── Provided data
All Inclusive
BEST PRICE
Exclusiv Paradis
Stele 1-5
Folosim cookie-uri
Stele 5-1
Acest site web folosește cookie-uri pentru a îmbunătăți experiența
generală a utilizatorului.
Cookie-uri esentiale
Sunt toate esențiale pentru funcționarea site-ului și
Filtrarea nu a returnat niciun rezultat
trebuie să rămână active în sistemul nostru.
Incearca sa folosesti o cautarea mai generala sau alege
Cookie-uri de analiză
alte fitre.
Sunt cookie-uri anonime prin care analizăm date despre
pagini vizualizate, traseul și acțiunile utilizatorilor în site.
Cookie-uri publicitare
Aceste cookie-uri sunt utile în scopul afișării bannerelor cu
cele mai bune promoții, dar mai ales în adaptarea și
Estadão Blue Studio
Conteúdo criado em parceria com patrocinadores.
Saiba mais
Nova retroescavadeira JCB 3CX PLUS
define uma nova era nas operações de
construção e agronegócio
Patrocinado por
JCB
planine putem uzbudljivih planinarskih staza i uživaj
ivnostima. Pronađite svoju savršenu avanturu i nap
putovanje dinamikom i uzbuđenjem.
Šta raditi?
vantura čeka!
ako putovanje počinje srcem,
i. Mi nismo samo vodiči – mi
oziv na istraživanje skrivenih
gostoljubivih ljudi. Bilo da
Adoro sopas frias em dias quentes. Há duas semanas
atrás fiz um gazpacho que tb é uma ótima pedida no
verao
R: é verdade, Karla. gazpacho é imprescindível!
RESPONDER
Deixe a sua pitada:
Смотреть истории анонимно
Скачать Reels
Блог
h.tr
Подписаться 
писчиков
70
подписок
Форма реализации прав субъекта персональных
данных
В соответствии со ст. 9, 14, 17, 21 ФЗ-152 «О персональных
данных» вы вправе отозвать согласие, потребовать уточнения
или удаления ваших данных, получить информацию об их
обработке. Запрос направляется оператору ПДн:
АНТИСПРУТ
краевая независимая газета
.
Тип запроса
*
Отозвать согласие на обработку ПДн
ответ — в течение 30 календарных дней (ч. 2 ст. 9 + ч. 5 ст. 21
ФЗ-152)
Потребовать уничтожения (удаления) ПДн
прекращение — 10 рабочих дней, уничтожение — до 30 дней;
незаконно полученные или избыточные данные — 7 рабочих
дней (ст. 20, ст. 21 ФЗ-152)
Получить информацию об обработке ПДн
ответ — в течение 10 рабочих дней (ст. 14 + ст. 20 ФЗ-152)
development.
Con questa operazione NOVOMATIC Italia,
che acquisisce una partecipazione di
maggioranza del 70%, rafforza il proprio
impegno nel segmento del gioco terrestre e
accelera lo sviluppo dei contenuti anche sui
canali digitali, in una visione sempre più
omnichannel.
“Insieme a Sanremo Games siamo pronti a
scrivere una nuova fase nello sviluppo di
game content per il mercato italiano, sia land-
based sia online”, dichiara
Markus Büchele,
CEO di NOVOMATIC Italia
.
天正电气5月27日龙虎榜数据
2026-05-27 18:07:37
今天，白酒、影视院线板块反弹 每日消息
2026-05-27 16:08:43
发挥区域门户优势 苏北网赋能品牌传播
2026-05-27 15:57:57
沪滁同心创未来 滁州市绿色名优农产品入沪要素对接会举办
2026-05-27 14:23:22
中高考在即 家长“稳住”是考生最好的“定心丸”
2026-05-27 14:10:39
────
» What needs to be done
Count the lines in the rows above that contain the string "рабочих", treating uppercase and lowercase as different. Give only the number.

» Task solution
3